The goal of the final project in this class is to identify an interesting question or problem that you can address by analyzing social data. The tools and papers we have discussed in class should help you along the way. You are free to implement the project in whatever language you like, but again I recommend RStudio or IPython Notebook as the go-to platform. For working with text, I recommend Pattern or scikit-learn. Again, please make sure to document what you do, especially in langauges where you don't get your command history recorded for free.
I am not prescribing the problem. Whereas I intended the mini-project as an opportunity for you to gain experience analyzing and mucking around with data, in this project I want you to stretch your legs. It is reminiscent of the midterm design project. Above all, find a problem that interests you, one you think you can answer with social data. I would like a short email from each team describing the problem and the data source by December 3. This can be very short — a paragraph or two. I may negotiate the problem and/or data source if I think it's too ambitious (or not enough so).

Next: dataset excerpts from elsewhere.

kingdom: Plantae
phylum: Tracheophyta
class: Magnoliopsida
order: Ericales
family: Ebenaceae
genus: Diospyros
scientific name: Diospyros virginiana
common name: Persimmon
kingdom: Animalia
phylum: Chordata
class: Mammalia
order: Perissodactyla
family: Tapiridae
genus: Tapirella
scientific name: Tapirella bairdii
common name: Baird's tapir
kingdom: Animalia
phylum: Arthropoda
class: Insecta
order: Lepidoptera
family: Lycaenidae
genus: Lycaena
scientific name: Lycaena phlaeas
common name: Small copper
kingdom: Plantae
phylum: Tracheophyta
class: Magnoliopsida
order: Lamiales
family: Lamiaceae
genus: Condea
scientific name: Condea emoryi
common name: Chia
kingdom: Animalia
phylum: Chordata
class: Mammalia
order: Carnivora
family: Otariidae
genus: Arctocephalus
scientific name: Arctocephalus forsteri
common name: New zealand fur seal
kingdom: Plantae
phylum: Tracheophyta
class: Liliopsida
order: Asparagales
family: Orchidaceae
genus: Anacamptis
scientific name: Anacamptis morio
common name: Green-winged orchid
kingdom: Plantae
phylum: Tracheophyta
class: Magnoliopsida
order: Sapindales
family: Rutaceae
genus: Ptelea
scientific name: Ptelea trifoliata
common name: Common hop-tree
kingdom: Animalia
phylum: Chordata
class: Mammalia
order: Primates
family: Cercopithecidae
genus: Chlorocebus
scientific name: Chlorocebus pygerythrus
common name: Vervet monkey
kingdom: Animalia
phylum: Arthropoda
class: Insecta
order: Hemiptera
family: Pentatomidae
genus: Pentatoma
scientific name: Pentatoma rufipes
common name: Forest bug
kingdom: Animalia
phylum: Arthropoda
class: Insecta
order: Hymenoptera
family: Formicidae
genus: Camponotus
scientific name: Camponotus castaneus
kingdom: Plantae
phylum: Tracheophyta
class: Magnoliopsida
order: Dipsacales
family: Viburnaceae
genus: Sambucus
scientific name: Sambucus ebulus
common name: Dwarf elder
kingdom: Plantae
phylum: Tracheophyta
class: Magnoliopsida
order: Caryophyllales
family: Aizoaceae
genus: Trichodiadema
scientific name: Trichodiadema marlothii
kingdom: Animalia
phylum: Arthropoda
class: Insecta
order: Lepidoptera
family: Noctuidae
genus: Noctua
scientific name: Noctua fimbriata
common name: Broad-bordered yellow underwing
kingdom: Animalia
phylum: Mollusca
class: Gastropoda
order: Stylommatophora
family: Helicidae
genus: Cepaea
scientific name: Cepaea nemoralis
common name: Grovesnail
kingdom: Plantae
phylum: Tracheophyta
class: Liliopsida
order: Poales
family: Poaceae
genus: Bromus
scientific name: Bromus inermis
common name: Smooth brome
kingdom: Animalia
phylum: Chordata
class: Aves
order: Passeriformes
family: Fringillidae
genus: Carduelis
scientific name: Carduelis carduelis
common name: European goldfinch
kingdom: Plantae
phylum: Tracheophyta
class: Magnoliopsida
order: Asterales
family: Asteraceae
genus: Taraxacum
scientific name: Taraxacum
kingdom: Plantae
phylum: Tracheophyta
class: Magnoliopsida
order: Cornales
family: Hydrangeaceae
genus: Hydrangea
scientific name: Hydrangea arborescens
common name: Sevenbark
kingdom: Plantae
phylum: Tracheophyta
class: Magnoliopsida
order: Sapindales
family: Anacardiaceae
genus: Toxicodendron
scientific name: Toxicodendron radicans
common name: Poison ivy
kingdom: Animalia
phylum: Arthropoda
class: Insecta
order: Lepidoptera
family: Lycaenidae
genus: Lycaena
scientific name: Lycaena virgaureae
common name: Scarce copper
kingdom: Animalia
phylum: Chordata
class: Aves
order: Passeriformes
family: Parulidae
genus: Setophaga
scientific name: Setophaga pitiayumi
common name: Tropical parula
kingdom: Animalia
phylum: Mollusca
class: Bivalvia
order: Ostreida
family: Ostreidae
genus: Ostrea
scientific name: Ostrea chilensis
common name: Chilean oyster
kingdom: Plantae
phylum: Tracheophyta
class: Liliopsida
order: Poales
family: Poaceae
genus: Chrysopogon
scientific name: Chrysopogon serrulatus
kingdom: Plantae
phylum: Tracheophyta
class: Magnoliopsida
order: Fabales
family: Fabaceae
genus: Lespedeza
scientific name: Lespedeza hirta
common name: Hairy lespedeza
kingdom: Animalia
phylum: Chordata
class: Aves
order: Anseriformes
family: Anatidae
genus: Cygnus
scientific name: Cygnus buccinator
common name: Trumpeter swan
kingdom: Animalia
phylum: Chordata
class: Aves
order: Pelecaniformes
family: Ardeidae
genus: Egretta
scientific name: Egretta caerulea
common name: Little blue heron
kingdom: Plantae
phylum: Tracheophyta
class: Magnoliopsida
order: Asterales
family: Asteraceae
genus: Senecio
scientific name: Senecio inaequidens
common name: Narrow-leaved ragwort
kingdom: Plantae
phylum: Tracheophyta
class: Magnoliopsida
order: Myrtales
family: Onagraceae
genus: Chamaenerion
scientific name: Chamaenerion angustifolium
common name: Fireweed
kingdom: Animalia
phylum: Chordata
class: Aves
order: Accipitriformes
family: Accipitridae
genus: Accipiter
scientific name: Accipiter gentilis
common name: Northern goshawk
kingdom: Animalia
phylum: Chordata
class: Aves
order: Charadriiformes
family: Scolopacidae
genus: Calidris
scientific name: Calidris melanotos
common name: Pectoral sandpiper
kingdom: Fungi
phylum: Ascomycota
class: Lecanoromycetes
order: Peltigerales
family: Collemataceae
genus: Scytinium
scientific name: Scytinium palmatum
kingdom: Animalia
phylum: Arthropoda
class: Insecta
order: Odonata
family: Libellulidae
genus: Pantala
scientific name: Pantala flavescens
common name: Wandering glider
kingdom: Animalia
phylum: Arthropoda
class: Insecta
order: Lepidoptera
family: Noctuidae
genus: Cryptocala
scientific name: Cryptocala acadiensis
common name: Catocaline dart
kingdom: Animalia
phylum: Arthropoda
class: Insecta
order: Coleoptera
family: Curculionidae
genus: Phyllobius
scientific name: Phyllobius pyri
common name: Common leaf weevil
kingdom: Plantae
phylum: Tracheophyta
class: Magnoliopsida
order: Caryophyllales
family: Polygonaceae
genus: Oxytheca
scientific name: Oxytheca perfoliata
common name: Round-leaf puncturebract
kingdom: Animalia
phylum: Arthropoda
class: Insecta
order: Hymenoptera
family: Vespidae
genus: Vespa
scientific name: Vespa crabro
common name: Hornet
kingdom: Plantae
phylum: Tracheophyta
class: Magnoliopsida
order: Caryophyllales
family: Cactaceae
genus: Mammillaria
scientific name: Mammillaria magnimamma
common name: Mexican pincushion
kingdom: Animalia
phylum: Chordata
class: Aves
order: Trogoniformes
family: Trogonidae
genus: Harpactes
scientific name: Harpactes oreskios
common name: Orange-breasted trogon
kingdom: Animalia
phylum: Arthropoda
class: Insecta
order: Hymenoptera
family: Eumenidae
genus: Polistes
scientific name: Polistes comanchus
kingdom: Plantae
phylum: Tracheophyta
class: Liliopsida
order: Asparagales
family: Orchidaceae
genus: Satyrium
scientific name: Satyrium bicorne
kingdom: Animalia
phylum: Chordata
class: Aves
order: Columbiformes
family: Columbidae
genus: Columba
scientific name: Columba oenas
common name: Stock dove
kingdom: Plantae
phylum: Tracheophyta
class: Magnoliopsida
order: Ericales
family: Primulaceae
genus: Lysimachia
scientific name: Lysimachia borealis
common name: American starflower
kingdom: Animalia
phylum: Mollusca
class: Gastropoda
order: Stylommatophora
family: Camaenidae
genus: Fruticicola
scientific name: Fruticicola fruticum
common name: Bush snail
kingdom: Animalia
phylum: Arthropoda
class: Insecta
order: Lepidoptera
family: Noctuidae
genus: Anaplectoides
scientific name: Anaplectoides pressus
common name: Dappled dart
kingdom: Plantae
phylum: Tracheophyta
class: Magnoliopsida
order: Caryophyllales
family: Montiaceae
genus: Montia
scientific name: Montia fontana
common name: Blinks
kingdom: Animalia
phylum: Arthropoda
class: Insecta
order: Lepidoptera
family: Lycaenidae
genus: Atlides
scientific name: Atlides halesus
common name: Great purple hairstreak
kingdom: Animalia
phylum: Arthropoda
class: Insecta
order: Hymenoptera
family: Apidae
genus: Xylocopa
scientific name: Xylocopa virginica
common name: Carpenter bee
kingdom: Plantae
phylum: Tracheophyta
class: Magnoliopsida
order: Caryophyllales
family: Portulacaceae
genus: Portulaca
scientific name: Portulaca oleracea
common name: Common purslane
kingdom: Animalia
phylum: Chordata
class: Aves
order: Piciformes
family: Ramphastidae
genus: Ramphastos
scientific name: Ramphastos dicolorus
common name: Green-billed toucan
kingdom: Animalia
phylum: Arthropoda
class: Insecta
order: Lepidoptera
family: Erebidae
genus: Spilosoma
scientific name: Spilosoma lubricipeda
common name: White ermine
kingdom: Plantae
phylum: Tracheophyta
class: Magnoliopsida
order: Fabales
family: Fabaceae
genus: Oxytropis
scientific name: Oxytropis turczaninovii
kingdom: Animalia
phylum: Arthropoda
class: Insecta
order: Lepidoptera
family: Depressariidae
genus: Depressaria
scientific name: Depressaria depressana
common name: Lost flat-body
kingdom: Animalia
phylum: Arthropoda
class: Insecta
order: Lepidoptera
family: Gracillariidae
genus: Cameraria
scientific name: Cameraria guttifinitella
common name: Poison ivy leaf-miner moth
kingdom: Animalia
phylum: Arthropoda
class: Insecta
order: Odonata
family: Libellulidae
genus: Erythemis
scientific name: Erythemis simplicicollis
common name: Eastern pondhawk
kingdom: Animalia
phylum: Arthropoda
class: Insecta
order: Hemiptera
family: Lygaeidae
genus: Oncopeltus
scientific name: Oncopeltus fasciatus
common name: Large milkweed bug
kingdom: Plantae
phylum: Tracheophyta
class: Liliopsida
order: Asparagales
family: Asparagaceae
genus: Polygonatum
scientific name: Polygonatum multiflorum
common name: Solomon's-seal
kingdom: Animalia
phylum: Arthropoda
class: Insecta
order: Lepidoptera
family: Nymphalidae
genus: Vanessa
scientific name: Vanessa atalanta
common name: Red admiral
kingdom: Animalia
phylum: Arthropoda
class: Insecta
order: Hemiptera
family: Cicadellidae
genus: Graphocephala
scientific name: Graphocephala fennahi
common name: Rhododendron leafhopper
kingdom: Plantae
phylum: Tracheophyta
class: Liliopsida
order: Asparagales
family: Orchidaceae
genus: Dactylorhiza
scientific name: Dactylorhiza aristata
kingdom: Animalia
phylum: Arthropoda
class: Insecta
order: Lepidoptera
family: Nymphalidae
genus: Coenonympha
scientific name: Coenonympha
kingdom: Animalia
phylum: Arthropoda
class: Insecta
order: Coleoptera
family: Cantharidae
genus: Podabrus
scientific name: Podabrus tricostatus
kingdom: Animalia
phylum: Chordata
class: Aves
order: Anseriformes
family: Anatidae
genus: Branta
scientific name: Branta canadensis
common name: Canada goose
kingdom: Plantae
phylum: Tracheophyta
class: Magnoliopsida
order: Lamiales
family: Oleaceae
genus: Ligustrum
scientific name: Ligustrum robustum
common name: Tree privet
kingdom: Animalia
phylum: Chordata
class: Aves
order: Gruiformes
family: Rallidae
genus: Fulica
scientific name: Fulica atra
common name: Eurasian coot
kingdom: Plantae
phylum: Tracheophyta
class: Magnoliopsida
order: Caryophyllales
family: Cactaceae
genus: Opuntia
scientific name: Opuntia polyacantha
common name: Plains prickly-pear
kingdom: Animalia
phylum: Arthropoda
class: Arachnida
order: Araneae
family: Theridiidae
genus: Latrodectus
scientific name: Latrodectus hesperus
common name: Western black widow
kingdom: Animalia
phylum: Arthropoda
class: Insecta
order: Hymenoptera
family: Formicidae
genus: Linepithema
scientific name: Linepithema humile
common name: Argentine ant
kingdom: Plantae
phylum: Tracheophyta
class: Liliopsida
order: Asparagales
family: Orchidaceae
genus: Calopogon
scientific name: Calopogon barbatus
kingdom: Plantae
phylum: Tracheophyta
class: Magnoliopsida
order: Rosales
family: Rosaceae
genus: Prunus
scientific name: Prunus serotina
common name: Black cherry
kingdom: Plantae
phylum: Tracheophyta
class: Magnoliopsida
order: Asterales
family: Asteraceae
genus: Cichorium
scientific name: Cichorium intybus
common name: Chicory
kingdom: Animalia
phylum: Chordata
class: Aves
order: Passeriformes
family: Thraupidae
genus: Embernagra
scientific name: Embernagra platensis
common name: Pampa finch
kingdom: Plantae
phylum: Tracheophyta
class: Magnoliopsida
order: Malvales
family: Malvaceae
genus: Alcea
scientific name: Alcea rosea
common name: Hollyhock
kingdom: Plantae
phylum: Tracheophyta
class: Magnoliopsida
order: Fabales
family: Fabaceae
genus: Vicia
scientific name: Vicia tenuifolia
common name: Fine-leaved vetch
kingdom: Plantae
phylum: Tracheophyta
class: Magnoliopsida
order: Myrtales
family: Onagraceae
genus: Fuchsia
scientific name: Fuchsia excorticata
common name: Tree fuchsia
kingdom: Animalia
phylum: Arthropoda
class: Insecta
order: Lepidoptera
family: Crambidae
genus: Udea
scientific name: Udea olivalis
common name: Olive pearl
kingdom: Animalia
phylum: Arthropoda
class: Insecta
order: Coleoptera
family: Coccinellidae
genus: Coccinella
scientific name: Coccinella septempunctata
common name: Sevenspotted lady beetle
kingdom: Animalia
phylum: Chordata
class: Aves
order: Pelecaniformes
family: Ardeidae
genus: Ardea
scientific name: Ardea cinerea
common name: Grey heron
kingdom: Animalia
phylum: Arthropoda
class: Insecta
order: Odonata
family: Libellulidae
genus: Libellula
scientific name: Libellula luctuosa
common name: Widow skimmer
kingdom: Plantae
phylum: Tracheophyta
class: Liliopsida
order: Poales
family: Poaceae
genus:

Once you have a problem, you need data. I have two recommendations for places to find it. The first is your own social media data. You might consider downloading all of your email or IM logs. Or, you could download all your Facebook data. My second recommendation is Hillary Mason's research dataset page. Many of them are social and suggest interesting research questions.
Every team will hand-in an approximately eight-page report summarizing their findings.
When writing up your findings, look to the research papers we have read in class.
Start with a section describing your Problem and why interests you.
Next, please present a Method section and then a
longer Results section. The Method section describes what data you used and how you got it. The
Results section describes your analysis and contains your graphics.
I also want an Intrepretation section following the Results section. Here,
you will discuss what you found and what it suggests.